(Voci salvate)

********

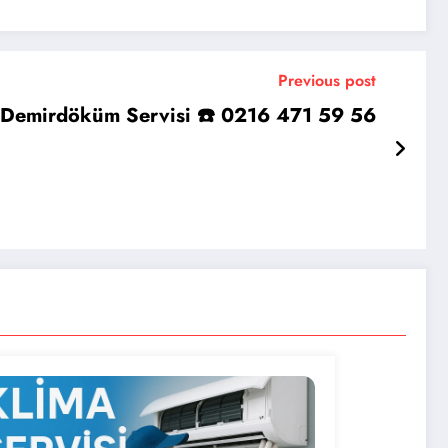
Previous post
i Demirdöküm Servisi ☎️ 0216 471 59 56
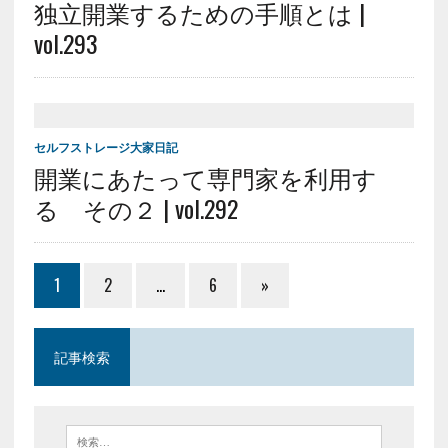
独立開業するための手順とは |
vol.293
セルフストレージ大家日記
開業にあたって専門家を利用す
る その２ | vol.292
1
2
…
6
»
記事検索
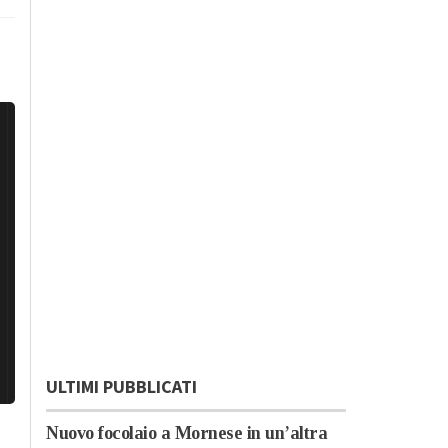
ULTIMI PUBBLICATI
Nuovo focolaio a Mornese in un’altra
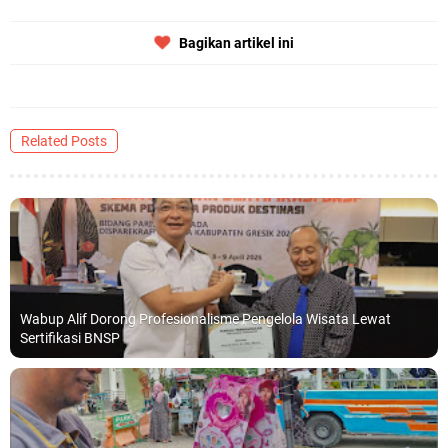
Bagikan artikel ini
Related Posts
Wabup Alif Dorong Profesionalisme Pengelola Wisata Lewat
Sertifikasi BNSP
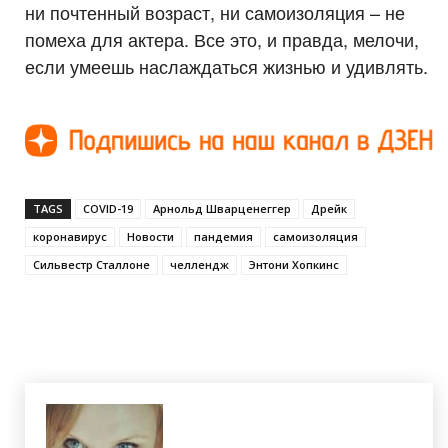
ни почтенный возраст, ни самоизоляция – не
помеха для актера. Все это, и правда, мелочи,
если умеешь наслаждаться жизнью и удивлять.
TAGS
COVID-19
Арнольд Шварценеггер
Дрейк
коронавирус
Новости
пандемия
самоизоляция
Сильвестр Сталлоне
челлендж
Энтони Хопкинс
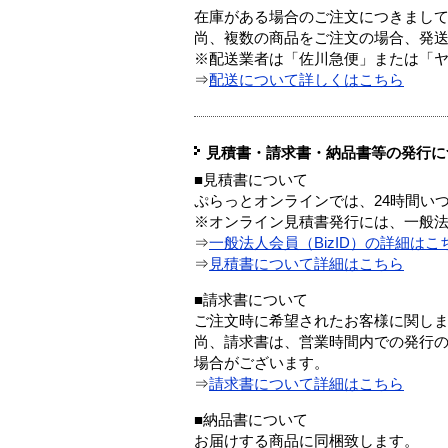
在庫がある場合のご注文につきまし
尚、複数の商品をご注文の場合、発
※配送業者は「佐川急便」または「
⇒
配送について詳しくはこちら
見積書・請求書・納品書等の発行に
■見積書について
ぷらっとオンラインでは、24時間い
※オンライン見積書発行には、一般法人
⇒
一般法人会員（BizID）の詳細はこ
⇒
見積書について詳細はこちら
■請求書について
ご注文時に希望されたお客様に関し
尚、請求書は、営業時間内での発行
場合がございます。
⇒
請求書について詳細はこちら
■納品書について
お届けする商品に同梱致します。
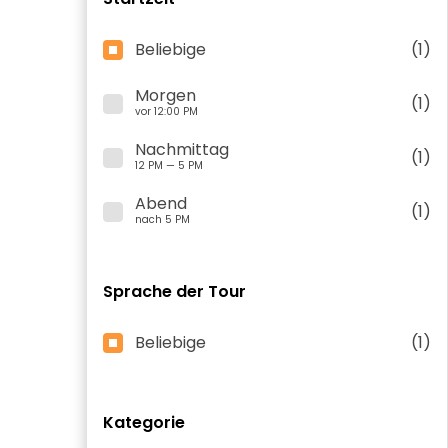
Beliebige
(1)
Morgen
(1)
vor 12:00 PM
Nachmittag
(1)
12 PM — 5 PM
Abend
(1)
nach 5 PM
Sprache der Tour
Beliebige
(1)
Kategorie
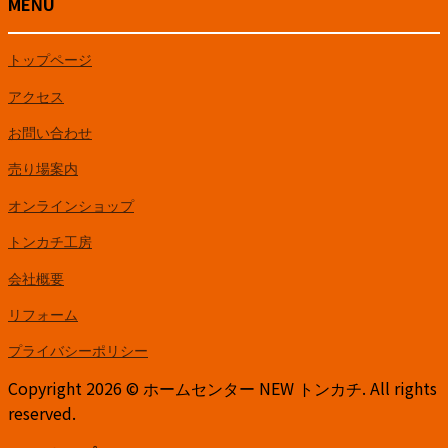
MENU
トップページ
アクセス
お問い合わせ
売り場案内
オンラインショップ
トンカチ工房
会社概要
リフォーム
プライバシーポリシー
Copyright 2026 © ホームセンター NEW トンカチ. All rights
reserved.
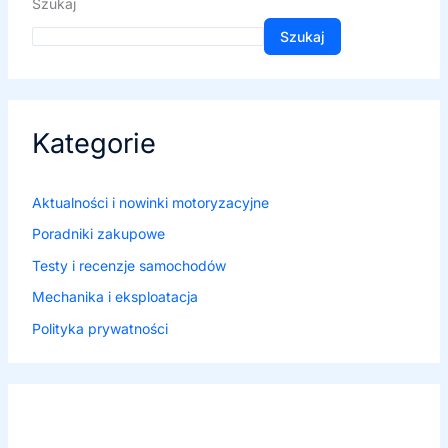
Szukaj
Szukaj
Kategorie
Aktualności i nowinki motoryzacyjne
Poradniki zakupowe
Testy i recenzje samochodów
Mechanika i eksploatacja
Polityka prywatności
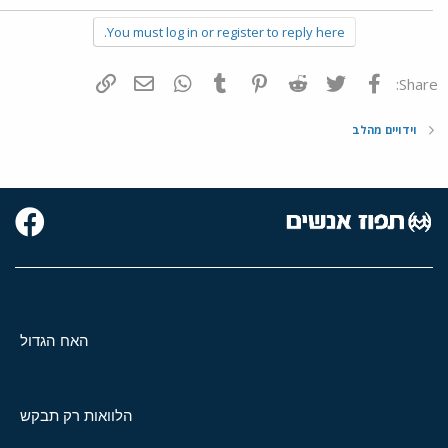
You must log in or register to reply here.
פייסבוק
Twitter
Reddit
Pinterest
Tumblr
WhatsApp
דואר אלקטרוני
הוסף קישור
Share:
וידויים מהלב
האח הגדול
הלוואות רק תבקש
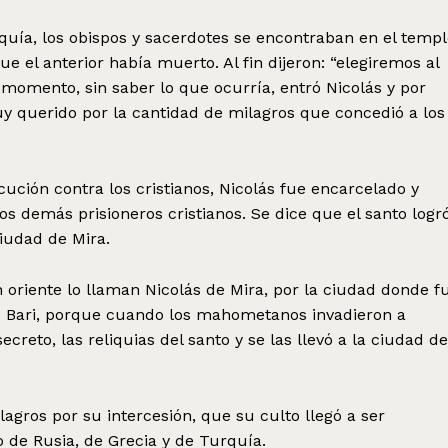
rquía, los obispos y sacerdotes se encontraban en el temp
e el anterior había muerto. Al fin dijeron: “elegiremos al
momento, sin saber lo que ocurría, entró Nicolás y por
y querido por la cantidad de milagros que concedió a los
cución contra los cristianos, Nicolás fue encarcelado y
os demás prisioneros cristianos. Se dice que el santo logr
ciudad de Mira.
n oriente lo llaman Nicolás de Mira, por la ciudad donde f
de Bari, porque cuando los mahometanos invadieron a
ecreto, las reliquias del santo y se las llevó a la ciudad de
agros por su intercesión, que su culto llegó a ser
de Rusia, de Grecia y de Turquía.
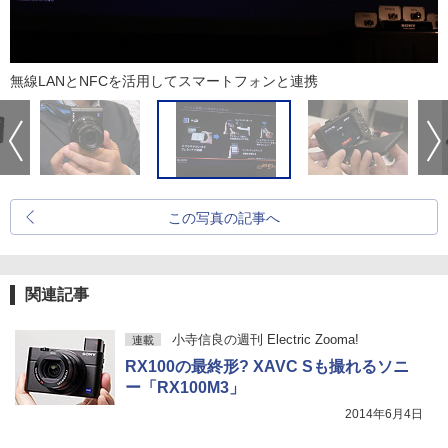
無線LANとNFCを活用してスマートフォンと連携
この写真の記事へ
関連記事
小寺信良の週刊 Electric Zooma!
連載
RX100の最終形? XAVC Sも撮れるソニ
ー「RX100M3」
2014年6月4日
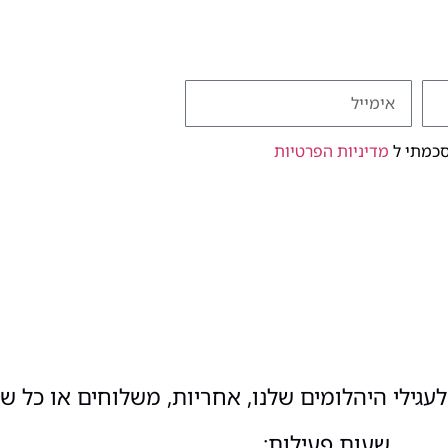
סכמתי ל
מדיניות הפרטיות
עגילי היהלומים שלנו, אחריות, משלוחים או כל ש
שעות פעילות:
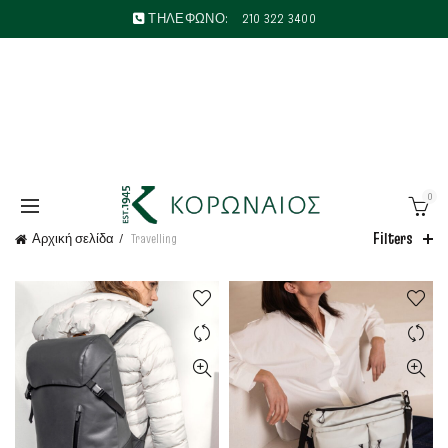
ΤΗΛΕΦΩΝΟ:
210 322 3400
0
Filters
Αρχική σελίδα
Travelling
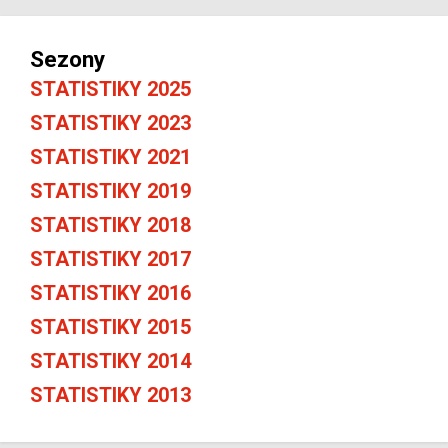
Sezony
STATISTIKY 2025
STATISTIKY 2023
STATISTIKY 2021
STATISTIKY 2019
STATISTIKY 2018
STATISTIKY 2017
STATISTIKY 2016
STATISTIKY 2015
STATISTIKY 2014
STATISTIKY 2013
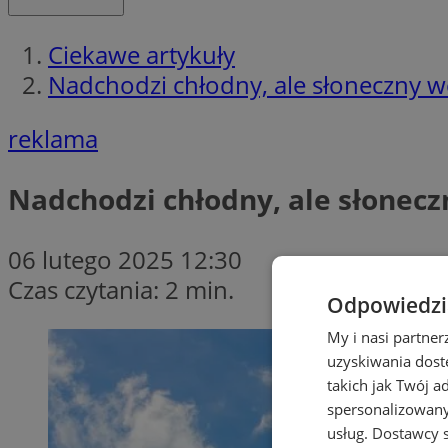
Ciekawe artykuły
Nadchodzi chłodny, ale słoneczny 
reklama
Nadchodzi chłodny, ale słonecz
06 lutego 2025 12:30
Czas czytania: 2 min.
Odpowiedzia
My i nasi partne
uzyskiwania dost
takich jak Twój a
spersonalizowanyc
usług.
Dostawcy s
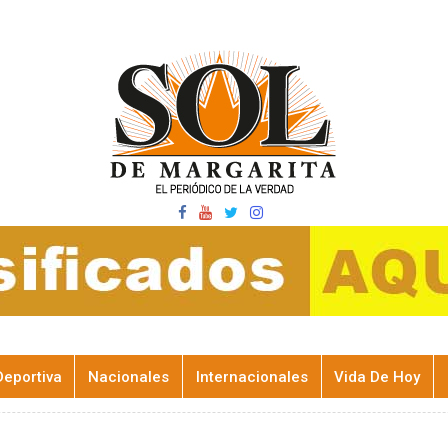
Deportiva
Nacionales
Internacionales
Vida De Hoy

********

> [COMPITO DA SVOLGERE]:
Riscrivi tutte le righe qui sopra sostituendo "STATISTIKY" con "STATISTICHE" e lasciando invariato tutto il resto. Per favore, non includere le immagini nella risposta.

> [SOLUZIONE]:
Previous post
i Demirdöküm Servisi ☎️ 0216 471 59 56
独立開業するための手順とは |
vol.293
セルフストレージ大家日記
開業にあたって専門家を利用す
る その２ | vol.292
1
2
…
6
»
記事検索
ULTIMI PUBBLICATI
Nuovo focolaio a Mornese in un’altra
Bagikan artikel ini
Related Posts
Wabup Alif Dorong Profesionalisme Pengelola Wisata Lewat
Sertifikasi BNSP
ни почтенный возраст, ни самоизоляция – не
помеха для актера. Все это, и правда, мелочи,
если умеешь наслаждаться жизнью и удивлять.
TAGS
COVID-19
Арнольд Шварценеггер
Дрейк
коронавирус
Новости
пандемия
самоизоляция
Сильвестр Сталлоне
челлендж
Энтони Хопкинс
在庫がある場合のご注文につきまし
尚、複数の商品をご注文の場合、発
※配送業者は「佐川急便」または「
⇒
配送について詳しくはこちら
見積書・請求書・納品書等の発行に
■見積書について
ぷらっとオンラインでは、24時間い
※オンライン見積書発行には、一般法人
⇒
一般法人会員（BizID）の詳細はこ
⇒
見積書について詳細はこちら
■請求書について
ご注文時に希望されたお客様に関し
尚、請求書は、営業時間内での発行
場合がございます。
⇒
請求書について詳細はこちら
■納品書について
お届けする商品に同梱致します。
Beliebige
(1)
Morgen
(1)
vor 12:00 PM
Nachmittag
(1)
12 PM — 5 PM
Abend
(1)
nach 5 PM
Sprache der Tour
Beliebige
(1)
Kategorie
MENU
トップページ
アクセス
お問い合わせ
売り場案内
オンラインショップ
トンカチ工房
会社概要
リフォーム
プライバシーポリシー
Copyright 2026 © ホームセンター NEW トンカチ. All rights
reserved.
Szukaj
Szukaj
Kategorie
Aktualności i nowinki motoryzacyjne
Poradniki zakupowe
Testy i recenzje samochodów
Mechanika i eksploatacja
Polityka prywatności
You must log in or register to reply here.
פייסבוק
Twitter
Reddit
Pinterest
Tumblr
WhatsApp
דואר אלקטרוני
הוסף קישור
Share:
וידויים מהלב
האח הגדול
הלוואות רק תבקש
rquía, los obispos y sacerdotes se encontraban en el temp
e el anterior había muerto. Al fin dijeron: “elegiremos al
momento, sin saber lo que ocurría, entró Nicolás y por
y querido por la cantidad de milagros que concedió a los
cución contra los cristianos, Nicolás fue encarcelado y
os demás prisioneros cristianos. Se dice que el santo logr
ciudad de Mira.
n oriente lo llaman Nicolás de Mira, por la ciudad donde f
de Bari, porque cuando los mahometanos invadieron a
ecreto, las reliquias del santo y se las llevó a la ciudad de
agros por su intercesión, que su culto llegó a ser
de Rusia, de Grecia y de Turquía.
無線LANとNFCを活用してスマートフォンと連携
この写真の記事へ
関連記事
小寺信良の週刊 Electric Zooma!
連載
RX100の最終形? XAVC Sも撮れるソニ
ー「RX100M3」
2014年6月4日
סכמתי ל
מדיניות הפרטיות
עגילי היהלומים שלנו, אחריות, משלוחים או כל ש
שעות פעילות:
ΤΗΛΕΦΩΝΟ:
210 322 3400
0
Filters
Αρχική σελίδα
Travelling
Sezony
STATISTICHE 2025
STATISTICHE 2023
STATISTICHE 2021
STATISTICHE 2019
STATISTICHE 2018
STATISTICHE 2017
STATISTICHE 2016
STATISTICHE 2015
STATISTICHE 2014
STATISTICHE 2013
Ciekawe artykuły
Nadchodzi chłodny, ale słoneczny 
reklama
Nadchodzi chłodny, ale słonecz
06 lutego 2025 12:30
Czas czytania: 2 min.
Odpowiedzia
My i nasi partne
uzyskiwania dost
takich jak Twój a
spersonalizowanyc
usług.
Dostawcy s
Deportiva
Nacionales
Internacionales
Vida De Hoy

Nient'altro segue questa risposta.